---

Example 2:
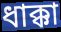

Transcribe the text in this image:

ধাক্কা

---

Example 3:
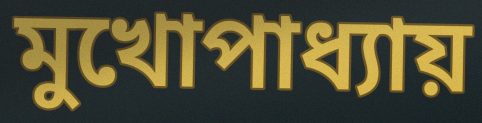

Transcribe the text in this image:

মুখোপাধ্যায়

- EXERCISE TASK -
Can you recast the lines above as a numbered list, omitting the blank lines and leaving out the pictures?

- SOLUTION TO THIS EXERCISE -
1. ---
2. Example 2:
3. Transcribe the text in this image:
4. ধাক্কা
5. ---
6. Example 3:
7. Transcribe the text in this image:
8. মুখোপাধ্যায়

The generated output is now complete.